*** Data for this task Section Begins ***

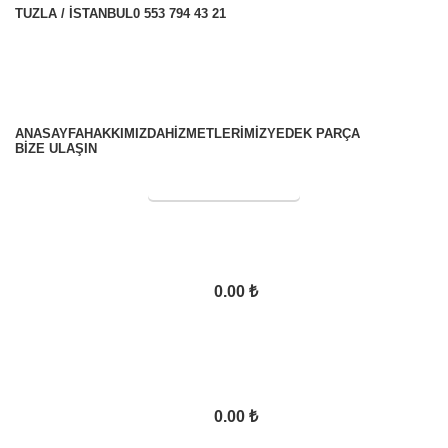
TUZLA / İSTANBUL
0 553 794 43 21
ANASAYFA
HAKKIMIZDA
HİZMETLERİMİZ
YEDEK PARÇA
BİZE ULAŞIN
SERVİS TALEBİ
0.00
₺
0.00
₺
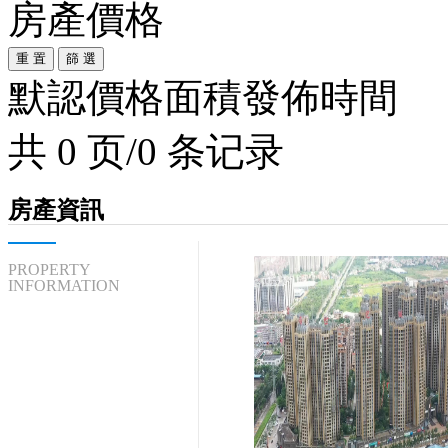
房產價格
重 置
篩 選
默認
價格
面積
發佈時間
共 0 页/0 条记录
房產資訊
PROPERTY
INFORMATION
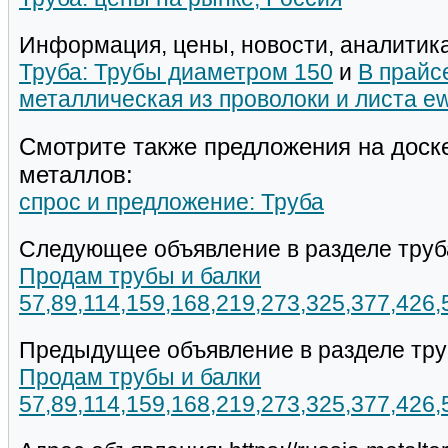
Информация, цены, новости, аналитика
Труба: Трубы диаметром 150
и
В прайс
металлическая из проволоки и листа e
Смотрите также предложения на доск
металлов:
спрос и предложение: Труба
Следующее объявление в разделе труб
Продам трубы и балки
57,89,114,159,168,219,273,325,377,426
Предыдущее объявление в разделе тру
Продам трубы и балки
57,89,114,159,168,219,273,325,377,426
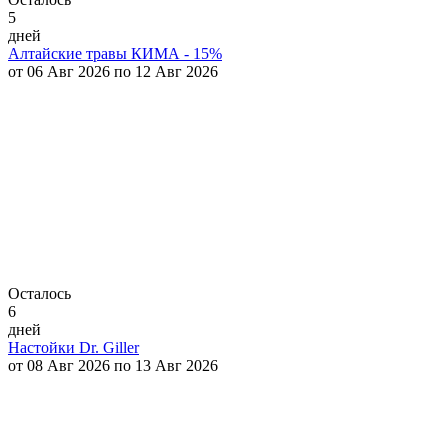
5
дней
Алтайские травы КИМА - 15%
от 06 Авг 2026 по 12 Авг 2026
Осталось
6
дней
Настойки Dr. Giller
от 08 Авг 2026 по 13 Авг 2026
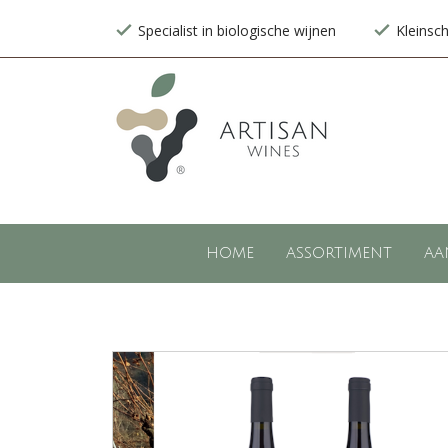
Specialist in biologische wijnen
Kleinsc
HOME
ASSORTIMENT
AA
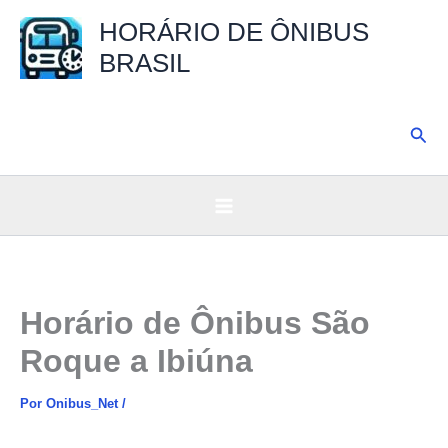
Ir
HORÁRIO DE ÔNIBUS
para
BRASIL
o
conteúdo
Pesq
Horário de Ônibus São
Roque a Ibiúna
Por
Onibus_Net
/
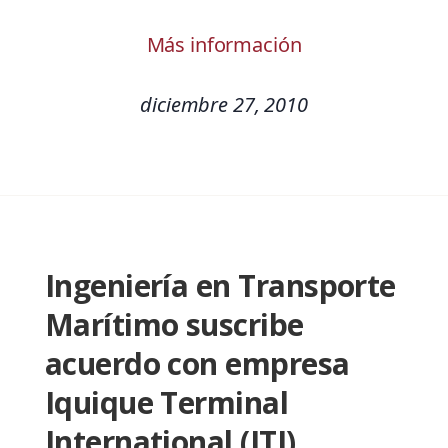
Más información
diciembre 27, 2010
Ingeniería en Transporte
Marítimo suscribe
acuerdo con empresa
Iquique Terminal
International (ITI)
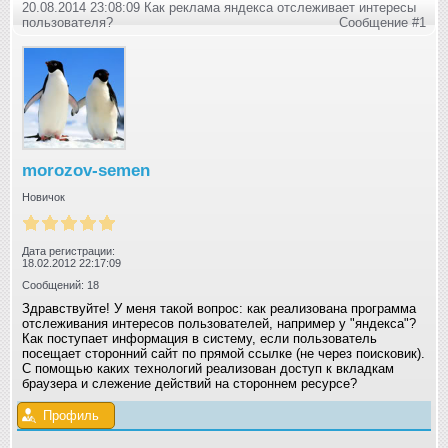
20.08.2014 23:08:09 Как реклама яндекса отслеживает интересы
пользователя?
Сообщение #1
morozov-semen
Новичок
Дата регистрации:
18.02.2012 22:17:09
Сообщений: 18
Здравствуйте! У меня такой вопрос: как реализована программа
отслеживания интересов пользователей, например у "яндекса"?
Как поступает информация в систему, если пользователь
посещает сторонний сайт по прямой ссылке (не через поисковик).
С помощью каких технологий реализован доступ к вкладкам
браузера и слежение действий на стороннем ресурсе?
Профиль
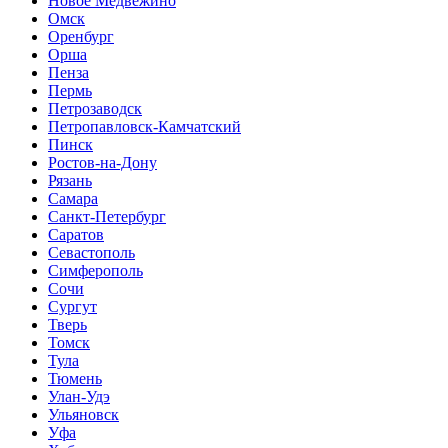
Новое Медвежино
Омск
Оренбург
Орша
Пенза
Пермь
Петрозаводск
Петропавловск-Камчатский
Пинск
Ростов-на-Дону
Рязань
Самара
Санкт-Петербург
Саратов
Севастополь
Симферополь
Сочи
Сургут
Тверь
Томск
Тула
Тюмень
Улан-Удэ
Ульяновск
Уфа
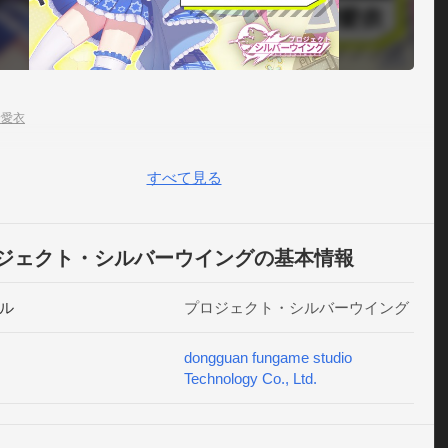
占領を目論む異星文明「遠星」による突然の侵略によって、
滅びる寸前まで追い込まれ、地球は荒廃していた。

中、人類連邦組織は「エンジェル」の遺伝子解析に成功す
.少女を強い銃器戦士「エンジェル」に改造する事で、人類は
野愛衣
」の侵入に抵抗する力を手に入れたのだ。

すべて見る
、高度な技術力を持つ「遠星」の侵入に対して、人類の中で
派と対抗派に分裂。

幸いなことに「遠星」内部にも、地球の滅亡を望まず、人類
ジェクト・シルバーウイングの基本情報
和的な共存を主張する者（共存派）も存在していた。

ル
プロジェクト・シルバーウイング
邦も遠星も、お互いの組織にてスパイを送り終わることの無
を続ける中、

dongguan fungame studio
ヤーは連邦安全局局長として遠星の共存派と連携し、世界の
Technology Co., Ltd.
実現するためエンジェルたちを率いて戦うこととなる。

*** Data for this task Section Ends ***

Assignment: Could you return all the entries exactly as they appear, minus the pictures?

Written solution:
TUZLA / İSTANBUL
0 553 794 43 21
ANASAYFA
HAKKIMIZDA
HİZMETLERİMİZ
YEDEK PARÇA
BİZE ULAŞIN
SERVİS TALEBİ
0.00
₺
0.00
₺
房產價格
重 置
篩 選
默認
價格
面積
發佈時間
共 0 页/0 条记录
房產資訊
PROPERTY
INFORMATION
Информация, цены, новости, аналитика
Труба: Трубы диаметром 150
и
В прайс
металлическая из проволоки и листа e
Смотрите также предложения на доск
металлов:
спрос и предложение: Труба
Следующее объявление в разделе труб
Продам трубы и балки
57,89,114,159,168,219,273,325,377,426
Предыдущее объявление в разделе тру
Продам трубы и балки
57,89,114,159,168,219,273,325,377,426
5
дней
Алтайские травы КИМА - 15%
от 06 Авг 2026 по 12 Авг 2026
Осталось
6
дней
Настойки Dr. Giller
от 08 Авг 2026 по 13 Авг 2026
Specialist in biologische wijnen
Kleinsc
HOME
ASSORTIMENT
AA
Ir
HORÁRIO DE ÔNIBUS
para
BRASIL
o
conteúdo
Pesq
Horário de Ônibus São
Roque a Ibiúna
Por
Onibus_Net
/
Más información
diciembre 27, 2010
Ingeniería en Transporte
Marítimo suscribe
acuerdo con empresa
Iquique Terminal
International (ITI)
20.08.2014 23:08:09 Как реклама яндекса отслеживает интересы
пользователя?
Сообщение #1
morozov-semen
Новичок
Дата регистрации:
18.02.2012 22:17:09
Сообщений: 18
Здравствуйте! У меня такой вопрос: как реализована программа
отслеживания интересов пользователей, например у "яндекса"?
Как поступает информация в систему, если пользователь
посещает сторонний сайт по прямой ссылке (не через поисковик).
С помощью каких технологий реализован доступ к вкладкам
браузера и слежение действий на стороннем ресурсе?
Профиль
Новое Медвежино
Омск
Оренбург
Орша
Пенза
Пермь
Петрозаводск
Петропавловск-Камчатский
Пинск
Ростов-на-Дону
Рязань
Самара
Санкт-Петербург
Саратов
Севастополь
Симферополь
Сочи
Сургут
Тверь
Томск
Тула
Тюмень
Улан-Удэ
Ульяновск
Уфа
占領を目論む異星文明「遠星」による突然の侵略によって、
滅びる寸前まで追い込まれ、地球は荒廃していた。

中、人類連邦組織は「エンジェル」の遺伝子解析に成功す
.少女を強い銃器戦士「エンジェル」に改造する事で、人類は
野愛衣
」の侵入に抵抗する力を手に入れたのだ。

すべて見る
、高度な技術力を持つ「遠星」の侵入に対して、人類の中で
派と対抗派に分裂。

幸いなことに「遠星」内部にも、地球の滅亡を望まず、人類
ジェクト・シルバーウイングの基本情報
和的な共存を主張する者（共存派）も存在していた。

ル
プロジェクト・シルバーウイング
邦も遠星も、お互いの組織にてスパイを送り終わることの無
を続ける中、

dongguan fungame studio
ヤーは連邦安全局局長として遠星の共存派と連携し、世界の
Technology Co., Ltd.
実現するためエンジェルたちを率いて戦うこととなる。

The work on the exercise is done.